And today, what I want to talk to
you about are the reasons behind Tesla’s meteoric
rise and subsequent fall in recent years.
From a product company perspective, So if
you’re unaware, things haven’t been going well
for Tesla as of recently.
They’ve been steeply discounting.
Their vehicles and their stock prices have been on a
long, slow slide for the greater part of a year.
Now, I want to talk about the reasons for that.
And this might come as a surprise, because we’re all
kind of used to seeing a lot of news about
all the successful things Tesla has been doing.
So I want to dive into some of the things
that have been, I think, leading indicators into where they’ve
wound up performance wise at this point, because most people
are expecting Tesla just to continue to rise.
Now, there are any number of factors for that, but
I’ve read a number of recent articles like one from
Business Insider, which in my opinion, essentially knocks Tesla in
an area which is the most damning.
If you ask someone like myself and that’s
they’re considering Tesla to be essentially just another
car company, I think that’s the most insulting
thing you can say to Tesla.
Or I should say the most damning thing you can
say to them and probably the worst case scenario for
them and everything that they’ve been trying to avoid.
And I’ll explain what I mean.
I think Tesla’s original,
essentially value proposition.
And A Key Part Of It wasn’t as Much
Of Being A Car Company, it Was More Of
Being A Tech Company as and they Were promising
features you really Couldn’t Get anywhere else.
And that was part of the value
and why consumers were buying it.
They weren’t just buying it because
it was an electric car.
You could still get electric cars from other companies.
But the rise of Tesla was nowhere near
like some of the other major automotive manufacturers.
But where else were you going to get the
cool self driving tech and things like that?
Where else were you going to get an electric
car that performed better than a gas vehicle?
These were things that Tesla had done and figured
out that made their value proposition, in my opinion,
a lot stronger, which enabled them to bring the
electric vehicle as a viable option to the mass
market, which is something that, in my opinion, previously
had not been done.
So Tesla gets a lot of credit for that.
And I would consider them to have first mover
advantage in this case, which is a huge deal
if you make the commitment and the investment there.
From a product company perspective, that
can be very rewarding for you.
And thus far it has been for Tesla.
Although recently they’ve continued aside.
So I want to talk about what’s changed since
then because things seem to be going particularly well.
I Think There Are Two Key Things That Have Changed
in terms of Tesla’s trajectory, which has led to their
more recent slide and why they fall off.
And the first is that major automotive manufacturers have
figured out how to become a tech company before
Tesla’s figured out how to become a car company.
They want to talk more about this one first,
and that is that Tesla gets beat up by
things like Consumer Reports all the time.
People are constantly tearing apart their build
quality, what the service experience is like,
and a number of other things.
Consumers complain about it a lot
on the web as well too. So if you do a little bit of
research on what Tesla ownership is actually like,
it’s not all sunshine and roses.

[Supplied information]
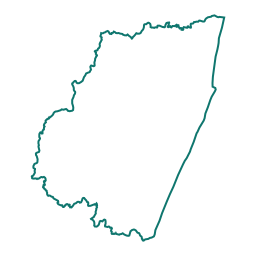 the district of Mahanoro, Atsinanana, Madagascar
{"feature_id": "10022922B42807663031303", "entity_name": "Mahanoro", "entity_type": "district", "adm_level": 2, "iso_a3": "MDG", "parent_name": "Madagascar", "parent_adm1": "Atsinanana", "projection": "mercator", "projection_center": [48.476, -20.043], "detail": "fine", "context": "isolated", "style": "outline", "palette": "teal", "viewbox_px": 256, "rotation_deg": 0, "n_neighbors": 0, "source": "geoboundaries", "source_scale": "gbopen_adm2", "svg_char_len": 5632}
<svg xmlns="http://www.w3.org/2000/svg" viewBox="0 0 256 256"><path d="M153.9,236.4L154.7,234.4L155.4,230.1L159.5,220.8L162.1,213.1L166.9,201.3L170.0,194.0L173.4,186.7L178.1,175.0L183.0,164.4L184.8,160.8L186.7,158.1L190.0,151.6L190.7,149.3L193.7,141.9L196.6,133.3L197.5,131.9L199.5,127.5L203.7,120.6L204.6,118.2L205.4,113.5L207.8,107.4L210.4,99.8L211.7,96.7L214.9,91.3L215.7,89.5L215.3,88.0L212.6,86.7L212.5,83.1L212.9,76.7L215.6,56.6L217.3,49.9L218.1,46.0L218.6,43.0L218.9,38.2L222.0,27.5L224.2,17.5L219.4,16.9L218.6,17.2L217.4,17.0L214.5,15.4L211.8,16.0L211.1,16.7L207.9,17.3L206.1,18.5L205.3,19.5L204.6,21.1L204.1,21.5L202.8,21.5L199.9,20.6L199.2,20.6L198.2,21.7L196.2,21.7L195.0,22.1L194.1,22.0L193.2,23.4L192.4,23.6L191.0,23.7L190.8,23.9L190.6,25.1L191.0,27.2L190.8,27.7L190.4,27.7L189.5,27.3L188.6,27.2L188.0,26.3L187.6,26.5L187.4,27.5L187.1,27.8L183.8,27.1L183.1,28.0L183.3,29.4L182.9,29.9L181.6,29.8L181.4,29.7L181.5,28.8L181.3,28.1L180.6,28.0L179.6,28.4L178.9,27.2L178.4,25.3L178.1,25.4L177.4,26.7L176.5,26.8L176.3,26.4L176.4,26.0L177.1,25.0L176.7,24.7L174.6,26.1L172.5,26.0L171.4,27.4L170.8,27.2L170.3,26.2L169.9,26.3L168.8,27.1L168.1,27.1L167.8,26.9L167.8,26.5L168.8,24.8L168.6,23.8L169.2,22.8L169.1,22.5L167.4,22.7L166.5,23.0L165.5,24.9L165.1,26.7L164.7,27.2L164.1,27.3L163.4,27.0L162.6,27.0L159.6,25.7L157.7,25.7L157.4,26.0L157.3,27.2L157.1,27.5L155.2,27.3L154.2,27.9L152.9,27.5L151.7,27.6L150.6,27.1L150.6,25.4L150.2,23.9L149.0,22.9L148.2,22.7L147.1,23.4L146.2,24.2L145.0,24.2L144.4,24.4L144.0,25.1L143.9,27.2L143.5,28.5L143.1,29.5L141.8,30.9L140.6,33.0L139.5,33.6L137.6,33.7L136.4,33.2L136.1,33.4L135.5,34.4L133.7,36.4L133.2,36.7L132.1,38.5L131.8,38.6L130.8,37.1L128.8,35.7L127.6,34.5L126.4,35.4L124.7,35.3L123.0,34.7L122.5,34.0L122.1,33.9L120.1,33.6L118.6,33.0L117.1,33.2L115.9,33.0L114.9,32.1L113.8,31.6L113.2,32.6L112.8,32.9L111.6,33.0L111.4,34.0L109.8,33.8L109.3,33.1L108.6,31.6L107.7,31.0L106.1,31.6L105.2,32.3L103.8,32.7L103.2,33.2L101.8,33.3L101.2,33.1L101.0,34.4L100.4,36.1L100.5,36.5L101.7,37.4L101.4,38.9L101.8,39.8L101.1,40.9L100.8,41.8L100.3,42.3L99.6,44.1L99.9,45.7L99.7,46.7L99.1,47.9L98.1,48.6L97.4,50.3L95.3,50.8L94.8,51.3L94.9,51.6L96.0,52.5L95.8,53.9L96.8,55.0L97.0,55.6L96.8,55.9L96.2,56.2L96.0,57.1L95.2,58.5L95.0,60.5L94.4,62.3L94.6,65.6L94.0,66.1L93.5,66.2L91.2,65.5L90.8,65.9L90.3,66.9L91.0,69.7L90.3,70.6L89.9,71.7L89.4,72.2L88.1,72.6L86.1,73.5L85.2,75.5L84.0,77.1L82.7,80.7L81.1,82.0L79.0,83.2L77.3,83.2L76.5,82.6L75.9,81.2L75.3,80.9L74.7,81.0L73.3,82.3L72.6,83.4L72.2,83.5L72.2,84.4L73.3,86.4L73.8,88.0L73.8,89.9L74.3,90.9L75.1,91.7L75.2,92.7L74.9,93.8L73.9,95.3L73.6,96.8L72.2,99.9L72.2,103.4L73.0,106.0L73.3,107.6L73.1,110.0L72.2,110.7L69.7,111.2L67.9,110.8L67.3,109.9L66.1,109.0L63.5,109.7L61.6,109.4L60.7,110.2L57.3,111.3L55.6,111.5L54.6,112.0L53.5,113.3L53.1,114.5L51.8,115.9L51.1,116.4L50.4,117.1L49.7,117.4L49.1,118.3L48.9,118.2L48.8,117.9L48.2,118.8L47.6,119.2L47.3,119.0L47.0,119.2L45.6,120.6L45.6,121.5L45.9,122.3L44.6,123.5L44.1,124.5L43.9,125.3L44.6,126.6L44.0,127.1L44.0,128.2L43.8,128.7L43.9,129.5L43.0,130.1L42.7,130.6L42.5,131.4L42.5,133.4L41.9,133.6L41.5,133.4L41.1,133.1L40.8,132.3L40.4,132.3L39.5,133.6L39.3,134.8L39.3,137.1L40.0,138.2L40.0,138.5L39.7,139.3L38.5,141.2L38.4,143.2L38.9,145.3L38.5,146.0L38.5,146.8L39.4,150.6L39.0,151.9L36.4,152.9L35.9,153.6L36.0,155.0L36.7,156.1L37.6,159.2L37.4,162.1L36.8,163.0L34.5,163.9L33.4,166.1L33.4,167.6L33.6,168.1L35.0,168.9L35.0,169.5L34.6,170.9L34.9,172.4L34.7,173.1L33.2,175.6L31.9,176.2L31.8,176.7L32.1,177.1L32.1,178.2L32.3,178.4L33.5,178.6L36.0,178.4L37.0,179.0L37.5,178.6L38.6,178.7L41.0,177.1L41.8,177.0L42.5,177.4L43.9,176.9L45.1,177.8L45.5,178.6L45.7,180.4L45.2,181.2L44.3,181.0L44.0,181.2L43.9,181.6L44.1,182.1L44.1,182.6L44.4,183.0L44.4,183.7L44.9,184.8L44.3,185.4L43.8,184.8L43.6,184.9L43.4,185.6L43.6,186.2L43.0,187.0L43.1,187.4L43.7,187.7L44.0,188.0L44.1,188.6L45.4,189.4L45.5,190.0L46.6,190.7L46.5,191.4L47.1,192.4L47.1,194.1L47.7,195.4L48.3,195.8L48.9,195.5L49.9,195.6L51.6,196.7L52.8,196.9L53.1,197.3L53.4,198.2L53.9,198.6L58.0,200.8L58.3,202.0L57.5,202.7L57.5,203.0L58.3,204.2L60.8,205.3L62.0,205.2L62.4,206.2L63.1,207.0L63.7,207.0L64.2,206.6L64.6,205.6L65.1,205.7L65.9,204.8L66.1,204.4L66.8,204.1L67.4,204.1L68.3,204.9L69.2,204.6L69.5,204.7L69.0,205.9L69.4,206.1L69.6,205.9L70.1,207.3L70.7,207.3L71.0,206.9L71.6,207.3L73.0,205.7L74.2,203.8L76.0,203.2L77.4,201.9L78.8,201.8L79.3,202.0L79.9,202.7L81.1,202.3L82.1,200.2L82.3,199.1L82.8,198.2L83.5,197.9L84.2,198.0L85.4,199.6L86.1,200.2L87.2,202.1L88.1,202.3L88.3,203.2L88.0,205.1L88.4,205.9L90.5,205.8L94.7,204.2L95.2,204.8L95.7,204.6L96.5,203.4L96.8,203.8L97.1,205.7L96.6,206.6L97.0,207.3L96.2,208.7L96.3,209.6L95.6,211.9L95.8,213.5L94.2,216.1L94.1,216.7L91.0,218.9L91.2,219.2L92.5,219.6L94.0,221.4L94.3,222.7L94.4,224.5L94.2,225.5L94.9,226.5L96.7,226.6L97.6,226.0L98.8,224.7L99.8,221.3L100.8,220.9L102.4,221.4L103.8,219.8L104.5,219.6L105.3,220.0L105.6,221.2L105.6,223.7L105.0,225.3L105.1,226.4L107.6,227.0L108.7,226.5L109.3,226.7L110.0,227.7L110.4,227.8L110.8,227.6L111.5,227.7L111.9,228.4L111.2,230.0L111.0,230.9L111.8,231.8L111.6,233.2L111.8,233.8L113.2,234.0L113.8,233.6L114.3,233.9L114.9,233.5L115.7,233.7L115.9,233.3L116.2,233.9L119.2,234.7L119.7,234.3L121.4,234.0L122.7,233.3L124.1,234.4L125.5,235.1L127.1,235.7L128.6,235.8L129.3,235.5L130.5,231.3L132.1,230.0L133.9,229.5L134.6,229.7L135.8,230.4L137.5,232.7L138.8,233.0L139.3,233.4L140.1,235.5L140.6,236.0L141.4,236.5L141.7,237.0L141.9,238.9L142.5,239.2L142.7,240.3L143.1,240.6L143.7,240.6L145.2,239.4L148.3,238.9L149.9,237.9L151.6,237.6L153.9,236.4Z" fill="none" stroke="#0f766e" stroke-width="2"/></svg>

[Your tasks]
a - Name every company or publication mentioned in the talk about Tesla.
b - Answer these questions from the talk about Tesla, one per line:
(i) For how long have Tesla's vehicles and stock prices been sliding?
(ii) Which publication does the speaker say beats Tesla up all the time?
(iii) What have major automotive manufacturers figured out how to become before Tesla figured out how to become a car company?
c - Carry on the talk about Tesla, starting right after its final sentence.

[Replies]
a - Tesla, Business Insider, Consumer Reports

b -
(i) For the greater part of a year.
(ii) Consumer Reports.
(iii) A tech company.

c -
That’s a big difference and a real problem
for Tesla because that means they’re losing essentially
what once was their competitive advantage.
Other automotive manufacturers have seen the fact that the
electric vehicle essentially is somewhat established on the mass
market at this point, and they see an opportunity
to capitalize on that because they have most of
these other things figured out that Tesla still has
yet to really figure out.
So the second thing that I want to mention is
that Tesla in many ways has over promised and underdelivered
on some of the key features that made them so
attractive, like, for example, self driving technology.
Now, most of their customers would probably say that
the self driving technology has experience, is nowhere near
what it was once promised to be, and it’s
been continually promised over and over again.
And the can kind of keeps getting kicked in terms
of when that experience has ultimately come available for the
people that have invested in it already, and they’ve invested
real dollars and a lot of money.
It’s been an expensive proposition for a
while now, but yet that experience really
hasn’t been delivered upon as such.
That creates another frustrating experience.
And at the same time, just like I mentioned
previously, other automotive manufacturers are making big waves and
a lot of progress in this area as well. Too.
So Tesla seems to have kind of gotten out over its
skis a bit in terms of what it thinks it was
going to be capable of versus what it actually is.
So what can we take away from this case study
thus far for those of us involved in building product
companies to make sure we don’t fall into similar traps?
Well, the first is be
careful over promising and underdelivering.
If you’re promising something from a product experience perspective
to your customers that ultimately you’re going to struggle
to deliver on or you aren’t sure whether or
not you can, don’t make that promise.
You need to keep that until, from a
solution design perspective, you have the level of
confidence to state that it is something that
you’re ultimately going to be able to provide.
And by a certain period of time, because if
your customers are expecting it and they don’t get
it, especially if you’re charging for it, which is
something Tesla has been doing, that’s going to put
you in a really bad situation.
And that’s where Tesla finds itself today.
And the second is if you are lucky
enough to have benefited from first mover advantage,
you have to continue to innovate.
Because if you aren’t, other people are going
to have the opportunity to catch up.
And that’s exactly what’s happened to Tesla.
So far, ford, GM and others have had the opportunity
to catch them in the market because they’ve been able
to figure out problems tesla has yet to conquer.
As such, that’s made Tesla’s life a lot more
difficult and the competition that much more fierce.
People have been educated and trained by Tesla because
they’ve had this first mover advantage, which is expensive
and time consuming, but that has benefited the other
automotive manufacturers who have figured out how to catch
up and deliver a better experience.
So, ironically, in this case, tesla spent a lot of
dollars and time educating the market and making promises that
they have not been able to deliver on.
But so far, it looks like some other automotive manufacturers
have been able to get closer to those promises.
So they’re stealing their thunder a little bit here.
So that’s another huge risk, and one
of the reasons why Tesla struggled.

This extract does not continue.